Friday, August 15, 2014
Exhibit Hall, Sacramento Convention Center
Jennifer L. Brazeal, Mammalian Ecology and Conservation Unit, Veterinary Genetics Laboratory, University of California, Davis, Davis, CA
Benjamin N. Sacks, Department Population Health and Reproduction, University of California, Davis, Davis, CA
Background/Question/Methods

Invasive species can have detrimental effects on native communities, including decimation of threatened or endangered prey, competition with native species, or maladaptive hybridization with closely related taxa. Understanding the processes of invasions and factors maintaining them is therefore important. We studied this problem with red foxes (Vulpes vulpes). The rise and fall of the 20th century red fox fur-farming industry entailed releases of captive-reared foxes, some of which founded invasive populations. Over the past 5 decades, such populations in California expanded from one or more foci to their current, relatively continuous distribution over most low-elevation portions of California; the exception was the Sacramento Valley, where native red foxes already occurred (V. v. patwin).
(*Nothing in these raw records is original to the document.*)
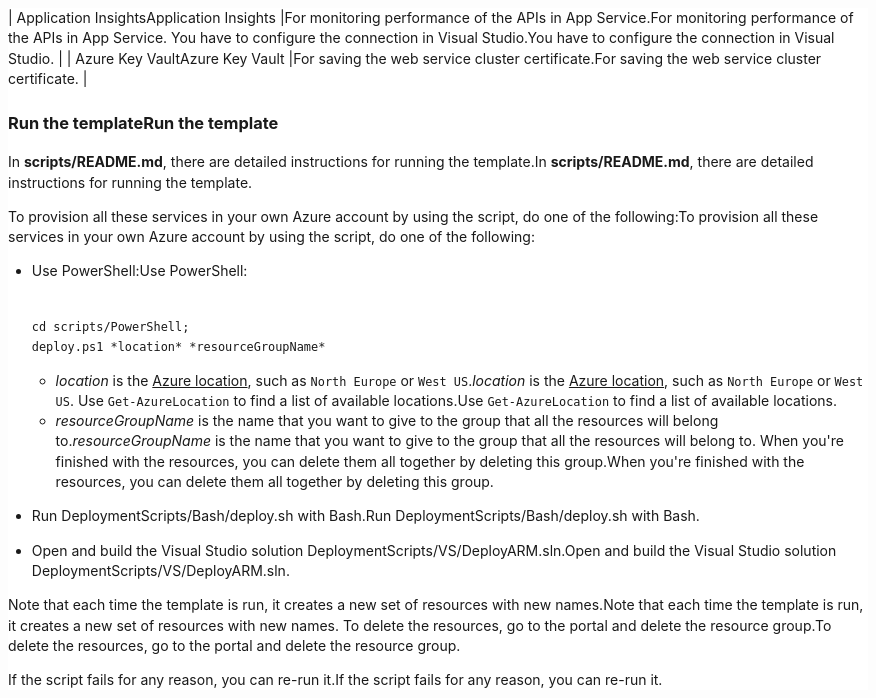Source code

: | <span data-ttu-id="0d82d-334">Application Insights</span><span class="sxs-lookup"><span data-stu-id="0d82d-334">Application Insights</span></span> |<span data-ttu-id="0d82d-335">For monitoring performance of the APIs in App Service.</span><span class="sxs-lookup"><span data-stu-id="0d82d-335">For monitoring performance of the APIs in App Service.</span></span> <span data-ttu-id="0d82d-336">You have to configure the connection in Visual Studio.</span><span class="sxs-lookup"><span data-stu-id="0d82d-336">You have to configure the connection in Visual Studio.</span></span> |
| <span data-ttu-id="0d82d-337">Azure Key Vault</span><span class="sxs-lookup"><span data-stu-id="0d82d-337">Azure Key Vault</span></span> |<span data-ttu-id="0d82d-338">For saving the web service cluster certificate.</span><span class="sxs-lookup"><span data-stu-id="0d82d-338">For saving the web service cluster certificate.</span></span> |

### <a name="run-the-template"></a><span data-ttu-id="0d82d-339">Run the template</span><span class="sxs-lookup"><span data-stu-id="0d82d-339">Run the template</span></span>
<span data-ttu-id="0d82d-340">In **scripts/README.md**, there are detailed instructions for running the template.</span><span class="sxs-lookup"><span data-stu-id="0d82d-340">In **scripts/README.md**, there are detailed instructions for running the template.</span></span>

<span data-ttu-id="0d82d-341">To provision all these services in your own Azure account by using the script, do one of the following:</span><span class="sxs-lookup"><span data-stu-id="0d82d-341">To provision all these services in your own Azure account by using the script, do one of the following:</span></span>

* <span data-ttu-id="0d82d-342">Use PowerShell:</span><span class="sxs-lookup"><span data-stu-id="0d82d-342">Use PowerShell:</span></span>
  
  ```
  
  cd scripts/PowerShell;
  deploy.ps1 *location* *resourceGroupName*
  ```
  
  * <span data-ttu-id="0d82d-343">*location* is the [Azure location](https://azure.microsoft.com/regions/), such as `North Europe` or `West US`.</span><span class="sxs-lookup"><span data-stu-id="0d82d-343">*location* is the [Azure location](https://azure.microsoft.com/regions/), such as `North Europe` or `West US`.</span></span> <span data-ttu-id="0d82d-344">Use `Get-AzureLocation` to find a list of available locations.</span><span class="sxs-lookup"><span data-stu-id="0d82d-344">Use `Get-AzureLocation` to find a list of available locations.</span></span>
  * <span data-ttu-id="0d82d-345">*resourceGroupName* is the name that you want to give to the group that all the resources will belong to.</span><span class="sxs-lookup"><span data-stu-id="0d82d-345">*resourceGroupName* is the name that you want to give to the group that all the resources will belong to.</span></span> <span data-ttu-id="0d82d-346">When you're finished with the resources, you can delete them all together by deleting this group.</span><span class="sxs-lookup"><span data-stu-id="0d82d-346">When you're finished with the resources, you can delete them all together by deleting this group.</span></span>
* <span data-ttu-id="0d82d-347">Run DeploymentScripts/Bash/deploy.sh with Bash.</span><span class="sxs-lookup"><span data-stu-id="0d82d-347">Run DeploymentScripts/Bash/deploy.sh with Bash.</span></span>
* <span data-ttu-id="0d82d-348">Open and build the Visual Studio solution DeploymentScripts/VS/DeployARM.sln.</span><span class="sxs-lookup"><span data-stu-id="0d82d-348">Open and build the Visual Studio solution DeploymentScripts/VS/DeployARM.sln.</span></span>

<span data-ttu-id="0d82d-349">Note that each time the template is run, it creates a new set of resources with new names.</span><span class="sxs-lookup"><span data-stu-id="0d82d-349">Note that each time the template is run, it creates a new set of resources with new names.</span></span> <span data-ttu-id="0d82d-350">To delete the resources, go to the portal and delete the resource group.</span><span class="sxs-lookup"><span data-stu-id="0d82d-350">To delete the resources, go to the portal and delete the resource group.</span></span>

<span data-ttu-id="0d82d-351">If the script fails for any reason, you can re-run it.</span><span class="sxs-lookup"><span data-stu-id="0d82d-351">If the script fails for any reason, you can re-run it.</span></span>
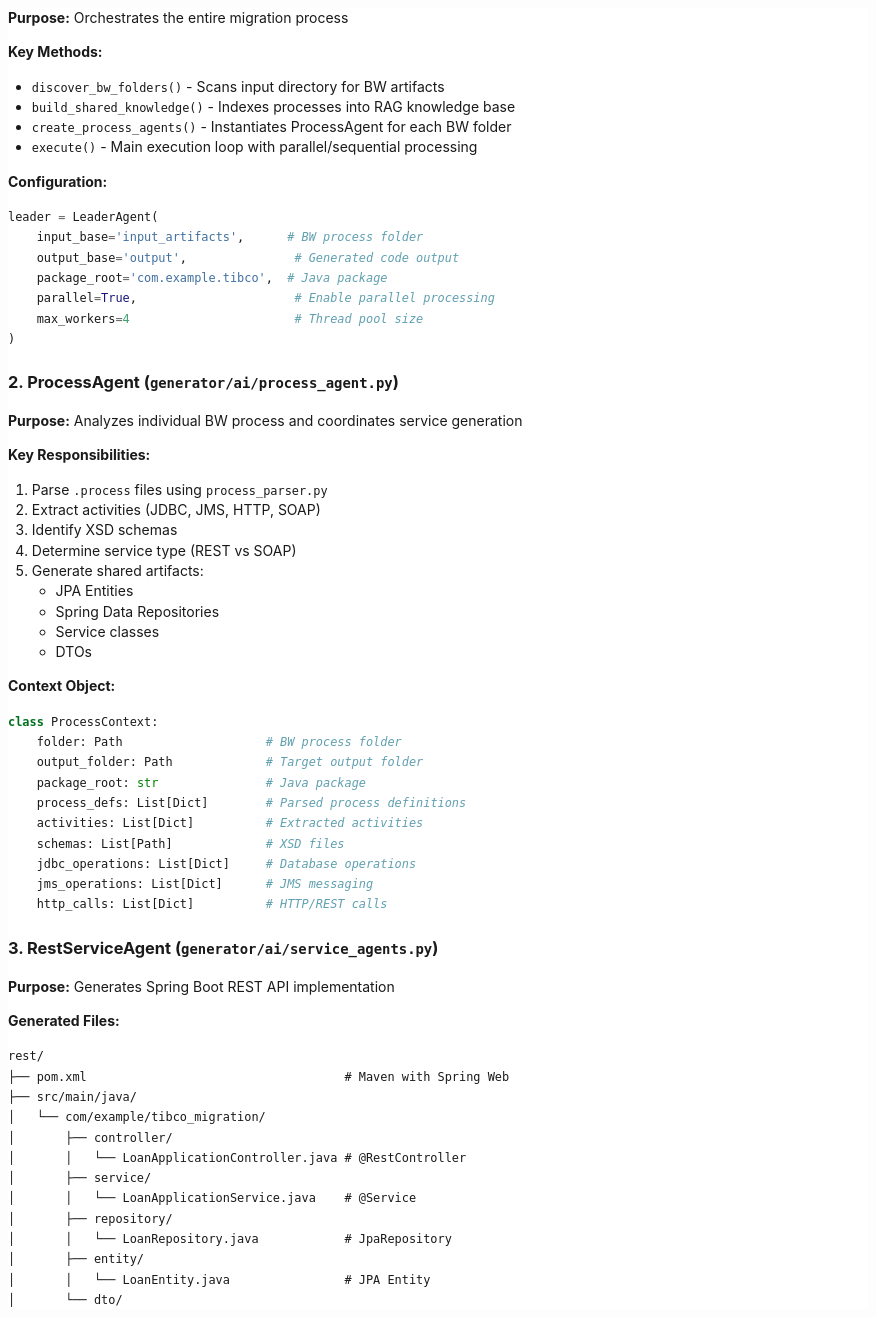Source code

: **Purpose:** Orchestrates the entire migration process

**Key Methods:**
- `discover_bw_folders()` - Scans input directory for BW artifacts
- `build_shared_knowledge()` - Indexes processes into RAG knowledge base
- `create_process_agents()` - Instantiates ProcessAgent for each BW folder
- `execute()` - Main execution loop with parallel/sequential processing

**Configuration:**
```python
leader = LeaderAgent(
    input_base='input_artifacts',      # BW process folder
    output_base='output',               # Generated code output
    package_root='com.example.tibco',  # Java package
    parallel=True,                      # Enable parallel processing
    max_workers=4                       # Thread pool size
)
```

### 2. ProcessAgent (`generator/ai/process_agent.py`)

**Purpose:** Analyzes individual BW process and coordinates service generation

**Key Responsibilities:**
1. Parse `.process` files using `process_parser.py`
2. Extract activities (JDBC, JMS, HTTP, SOAP)
3. Identify XSD schemas
4. Determine service type (REST vs SOAP)
5. Generate shared artifacts:
   - JPA Entities
   - Spring Data Repositories
   - Service classes
   - DTOs

**Context Object:**
```python
class ProcessContext:
    folder: Path                    # BW process folder
    output_folder: Path             # Target output folder
    package_root: str               # Java package
    process_defs: List[Dict]        # Parsed process definitions
    activities: List[Dict]          # Extracted activities
    schemas: List[Path]             # XSD files
    jdbc_operations: List[Dict]     # Database operations
    jms_operations: List[Dict]      # JMS messaging
    http_calls: List[Dict]          # HTTP/REST calls
```

### 3. RestServiceAgent (`generator/ai/service_agents.py`)

**Purpose:** Generates Spring Boot REST API implementation

**Generated Files:**
```
rest/
├── pom.xml                                    # Maven with Spring Web
├── src/main/java/
│   └── com/example/tibco_migration/
│       ├── controller/
│       │   └── LoanApplicationController.java # @RestController
│       ├── service/
│       │   └── LoanApplicationService.java    # @Service
│       ├── repository/
│       │   └── LoanRepository.java            # JpaRepository
│       ├── entity/
│       │   └── LoanEntity.java                # JPA Entity
│       └── dto/
```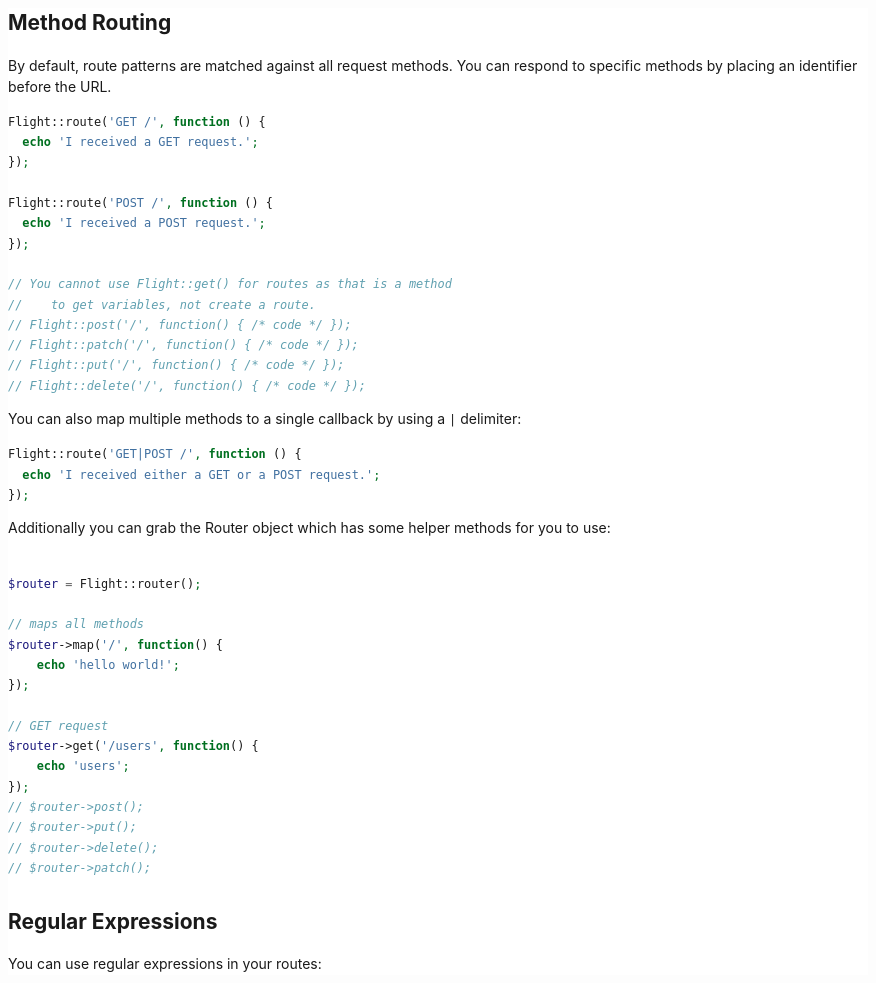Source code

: ## Method Routing

By default, route patterns are matched against all request methods. You can respond
to specific methods by placing an identifier before the URL.

```php
Flight::route('GET /', function () {
  echo 'I received a GET request.';
});

Flight::route('POST /', function () {
  echo 'I received a POST request.';
});

// You cannot use Flight::get() for routes as that is a method 
//    to get variables, not create a route.
// Flight::post('/', function() { /* code */ });
// Flight::patch('/', function() { /* code */ });
// Flight::put('/', function() { /* code */ });
// Flight::delete('/', function() { /* code */ });
```

You can also map multiple methods to a single callback by using a `|` delimiter:

```php
Flight::route('GET|POST /', function () {
  echo 'I received either a GET or a POST request.';
});
```

Additionally you can grab the Router object which has some helper methods for you to use:

```php

$router = Flight::router();

// maps all methods
$router->map('/', function() {
	echo 'hello world!';
});

// GET request
$router->get('/users', function() {
	echo 'users';
});
// $router->post();
// $router->put();
// $router->delete();
// $router->patch();
```

## Regular Expressions

You can use regular expressions in your routes:
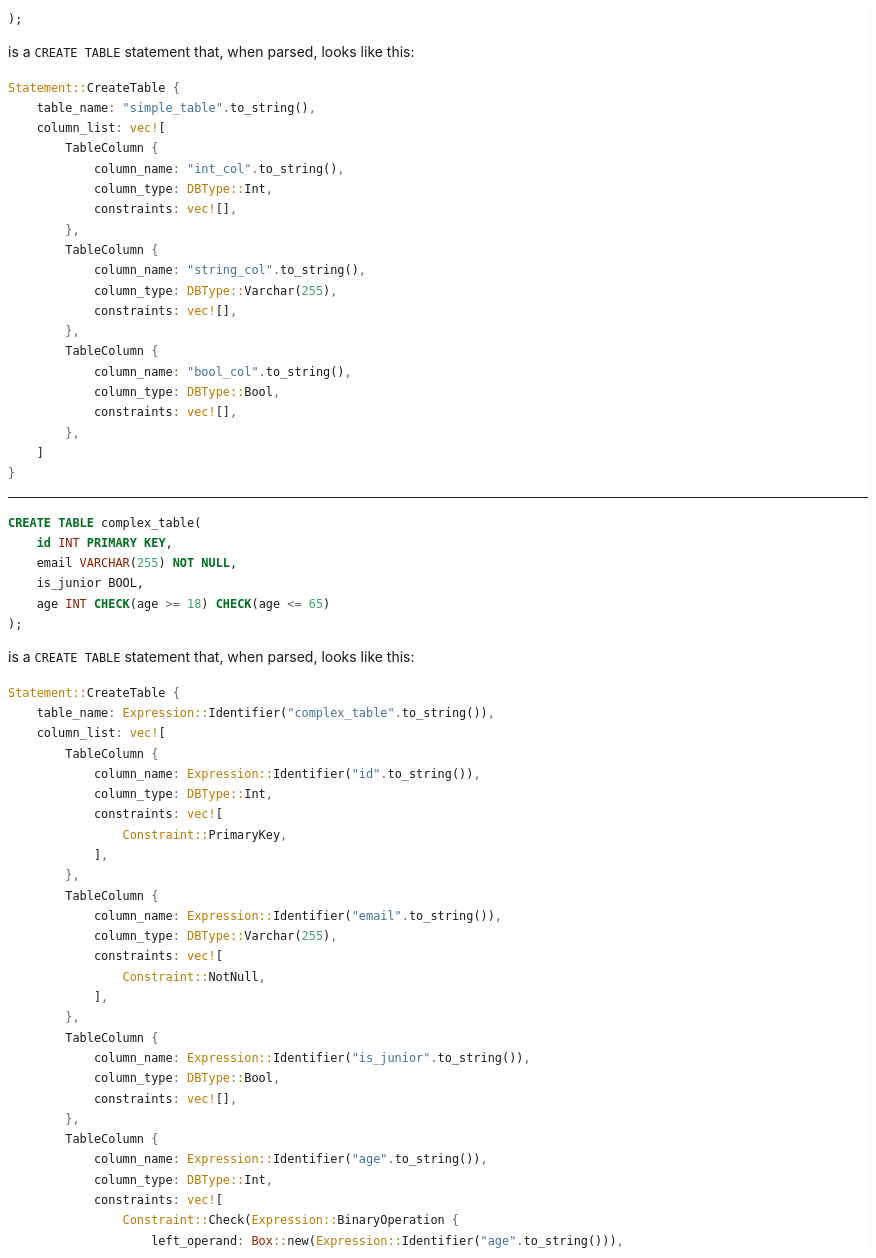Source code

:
 ```sql
);
``` 
is a  `CREATE TABLE` statement that, when parsed, looks like this:
```rust
Statement::CreateTable {
    table_name: "simple_table".to_string(),
    column_list: vec![
        TableColumn {
            column_name: "int_col".to_string(),
            column_type: DBType::Int,
            constraints: vec![],
        },
        TableColumn {
            column_name: "string_col".to_string(),
            column_type: DBType::Varchar(255),
            constraints: vec![],
        },
        TableColumn {
            column_name: "bool_col".to_string(),
            column_type: DBType::Bool,
            constraints: vec![],
        },
    ]
}
```  
---
```sql
CREATE TABLE complex_table(
	id INT PRIMARY KEY, 
	email VARCHAR(255) NOT NULL,  
	is_junior BOOL, 
	age INT CHECK(age >= 18) CHECK(age <= 65)
);
``` 
is a  `CREATE TABLE` statement that, when parsed, looks like this:
```rust
Statement::CreateTable {
    table_name: Expression::Identifier("complex_table".to_string()),
    column_list: vec![
        TableColumn {
            column_name: Expression::Identifier("id".to_string()),
            column_type: DBType::Int,
            constraints: vec![
                Constraint::PrimaryKey,
            ],
        },
        TableColumn {
            column_name: Expression::Identifier("email".to_string()),
            column_type: DBType::Varchar(255),
            constraints: vec![
                Constraint::NotNull,
            ],
        },
        TableColumn {
            column_name: Expression::Identifier("is_junior".to_string()),
            column_type: DBType::Bool,
            constraints: vec![],
        },
        TableColumn {
            column_name: Expression::Identifier("age".to_string()),
            column_type: DBType::Int,
            constraints: vec![
                Constraint::Check(Expression::BinaryOperation {
                    left_operand: Box::new(Expression::Identifier("age".to_string())),
```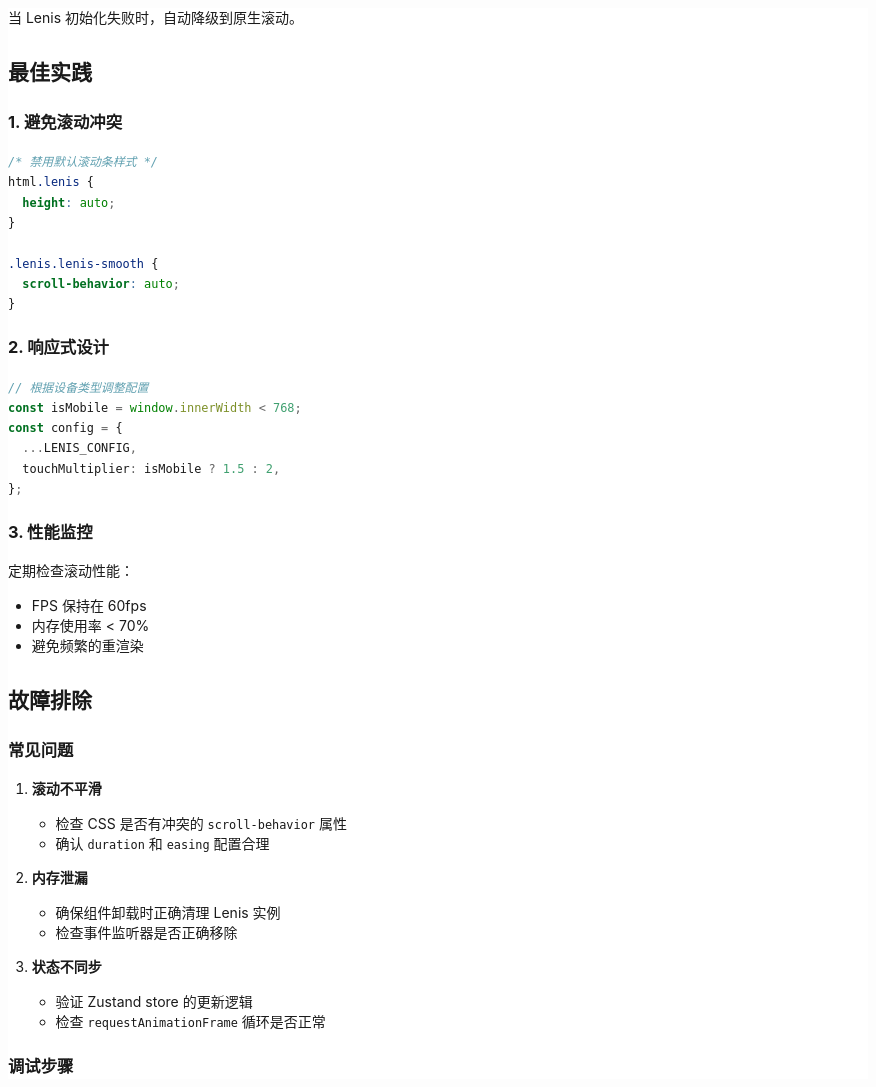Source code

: 当 Lenis 初始化失败时，自动降级到原生滚动。

## 最佳实践

### 1. 避免滚动冲突

```css
/* 禁用默认滚动条样式 */
html.lenis {
  height: auto;
}

.lenis.lenis-smooth {
  scroll-behavior: auto;
}
```

### 2. 响应式设计

```typescript
// 根据设备类型调整配置
const isMobile = window.innerWidth < 768;
const config = {
  ...LENIS_CONFIG,
  touchMultiplier: isMobile ? 1.5 : 2,
};
```

### 3. 性能监控

定期检查滚动性能：

- FPS 保持在 60fps
- 内存使用率 < 70%
- 避免频繁的重渲染

## 故障排除

### 常见问题

1. **滚动不平滑**
   - 检查 CSS 是否有冲突的 `scroll-behavior` 属性
   - 确认 `duration` 和 `easing` 配置合理

2. **内存泄漏**
   - 确保组件卸载时正确清理 Lenis 实例
   - 检查事件监听器是否正确移除

3. **状态不同步**
   - 验证 Zustand store 的更新逻辑
   - 检查 `requestAnimationFrame` 循环是否正常

### 调试步骤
Nonnative foxes impact numerous endangered ground-nesting bird species and threaten the genetic integrity of the native Sacramento Valley red fox through hybridization. We used a genetic approach involving 14 microsatellites and mitochondrial DNA (mtDNA) sequences of 294 nonnative red foxes to investigate initial sources, routes of spread, contemporary connectivity, and potential source-sink dynamics. We employed admixture analysis in Program Structure, genetic distance measures, estimates of genetic diversity, and bottleneck tests to assess source populations, connectivity, and potential demographic source and sink populations.

Results/Conclusions

Admixture analysis parsed nonnative red fox populations into two distinct clusters: the San Francisco Bay (SFB) salt marsh populations and all other populations (nonSFB). Within these genetic clusters, we detected additional substructure. The SFB cluster was subdivided into 2 adjacent subpopulations, each corresponding to a different dominant mtDNA haplotype. Genetic diversity in SFB was highest in the easternmost subpopulation and lowest in the westernmost subpopulation, suggesting east-to-west colonization. The nonSFB cluster was subdivided into Central-Coast, Southern California, and San Joaquin Valley subpopulations, each of which also was characterized by a distinct dominant mtDNA haplotype. Genetic diversity was highest in these three regions, with intervening areas showing lower diversity. Genotypes from intervening locations also reflected admixture from adjacent sources and genetic distance (Da) measures exhibited an isolation-by-distance relationship (r 2=0.43, P < 0.001). Together, these patterns were most consistent with expansions from three distinct sources of introduction. Bottleneck analyses showed evidence of a population expansion in the SFB area but no evidence of expansion or population decline (e.g., indicative of a demographic sink) in any other population. This is consistent with a network of self-sustaining populations linked by, but not dependent on, migration.